|
HARYANA After having formulated several schemes in various fields for people’s welfare during the last six years, now is the time for the Hooda Government in Haryana to consolidate these schemes and their gains. In 2005, when the Congress Government was formed in the state, Haryana was awfully short of power. To meet the bulk of its needs, the state had to depend upon sources outside the state. The increasing demand for power, an indicator of development, forced the state authorities to buy power from the open market at exorbitant rates, particularly during the paddy season. The efforts of the Hooda Government to make the state self-sufficient in power have started yielding results. Several generating units would go on stream in the next one year, considerably reducing the need to buy power from open market. While highly subsidised power to the agriculture sector has now found almost universal acceptance among politicians of all hues, no one can deny the desirability of the need to make the consumers pay for what they are consuming. In Haryana, particularly in certain rural pockets, a large number of power consumers consider it as their birthright not to pay to the electricity companies even the subsidised charges.
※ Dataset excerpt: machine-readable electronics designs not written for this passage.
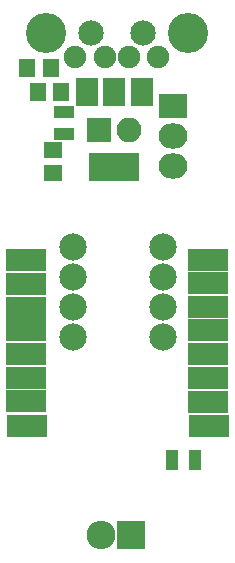
<source format=gbr>
G04 #@! TF.FileFunction,Soldermask,Top*
%FSLAX46Y46*%
G04 Gerber Fmt 4.6, Leading zero omitted, Abs format (unit mm)*
G04 Created by KiCad (PCBNEW 4.0.4-stable) date 01/28/17 22:02:24*
%MOMM*%
%LPD*%
G01*
G04 APERTURE LIST*
%ADD10C,0.100000*%
%ADD11R,3.400000X1.900000*%
%ADD12C,2.305000*%
%ADD13R,1.100000X1.700000*%
%ADD14R,4.200000X2.400000*%
%ADD15R,1.900000X2.400000*%
%ADD16R,1.650000X1.400000*%
%ADD17R,1.400000X1.650000*%
%ADD18C,2.150000*%
%ADD19C,1.901140*%
%ADD20C,3.399740*%
%ADD21R,2.432000X2.127200*%
%ADD22O,2.432000X2.127200*%
%ADD23R,2.432000X2.432000*%
%ADD24O,2.432000X2.432000*%
%ADD25R,1.700000X1.100000*%
%ADD26R,2.100000X2.100000*%
%ADD27O,2.100000X2.100000*%
G04 APERTURE END LIST*
D10*
D11*
X158617000Y-90702400D03*
X158566200Y-88670400D03*
X158490000Y-86587600D03*
X158515400Y-84606400D03*
X158490000Y-82574400D03*
X158515400Y-80593200D03*
X158490000Y-78586600D03*
X143178900Y-90664300D03*
X143102700Y-88581500D03*
X143102700Y-86600300D03*
X143090000Y-84581000D03*
X143090000Y-82549000D03*
X143090000Y-80644000D03*
X143090000Y-78612000D03*
X143090000Y-76580000D03*
X158490000Y-76580000D03*
D12*
X154740000Y-75480000D03*
X154740000Y-78020000D03*
X154740000Y-80560000D03*
X154740000Y-83100000D03*
X147120000Y-83100000D03*
X147120000Y-80560000D03*
X147120000Y-78020000D03*
X147120000Y-75480000D03*
D13*
X155520000Y-93530000D03*
X157420000Y-93530000D03*
D14*
X150610000Y-68720000D03*
D15*
X150610000Y-62420000D03*
X148310000Y-62420000D03*
X152910000Y-62420000D03*
D16*
X145380000Y-69280000D03*
X145380000Y-67280000D03*
D17*
X145230000Y-60340000D03*
X143230000Y-60340000D03*
X146100000Y-62380000D03*
X144100000Y-62380000D03*
D18*
X148600000Y-57400000D03*
X153000000Y-57400000D03*
D19*
X154300000Y-59400000D03*
X151800000Y-59400000D03*
X149800000Y-59400000D03*
X147300000Y-59400000D03*
D20*
X156800000Y-57400000D03*
X144800000Y-57400000D03*
D21*
X155570000Y-63570000D03*
D22*
X155570000Y-66110000D03*
X155570000Y-68650000D03*
D23*
X152030000Y-99910000D03*
D24*
X149490000Y-99910000D03*
D25*
X146320000Y-65960000D03*
X146320000Y-64060000D03*
D26*
X149290000Y-65610000D03*
D27*
X151830000Y-65610000D03*
M02*

</source>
The non-payment of electricity bills in the rural areas is a chronic problem. Its genesis lies in the call given by a political party to villagers not to pay the electricity bills as these would be waived off when that party would come to power. Even strong-arm measures by successive governments failed to persuade the defaulters to pay the bills. Later when the party, which had given the controversial call, came to power, it denied that it had made any promise to supply free power. On becoming Chief Minister, Hooda realised that rural consumers owed about Rs 1600 crore to the power companies. He could not go against the national policy of his party of not supplying free power to any sector. At the same time he felt morally committed to give some relief to the defaulters, for whom he had undertaken a long walk to Delhi to protest against the police firing on the agitating farmers during the INLD regime. It was also true that the arrears of individual consumers had accumulated to the extent that they were now in no position to clear their dues. Hooda came out with a scheme, which many economists described as the best in the situation. In lingua franca, it could be described as Bhaagte chor ki langoti hi sahi. Since there was no hope of recovery of these Rs 1600 crore, a book entry as good as a bad debt, it was thought that a scheme should be devised so that the defaulters at least developed a habit to pay in future. They were given an option to pay the next 20 bills, and their corresponding arrears would be waived off. Now the government must show the political will to take on the defaulters, who must be told in clear terms that the subsidised power is for agriculture operations and not for domestic use. The last five years have seen a phenomenal growth of institutes of technical education in the state. The prestigious Rajiv Gandhi Education City is being set up, where reputed institutes of higher learning are likely to come. The government must concentrate on improving the quality of education in its schools. Unless a sound foundation is laid in schools, students of Haryana would not be able to avail themselves of the opportunities being offered by the new institutes of higher learning. Experiments like Edusat or computer labs have not yielded any desirable results. Many a time press notes issued by trade unions of the teaching fraternity provide sufficient evidence of the quality of education these teachers must be imparting to their pupils.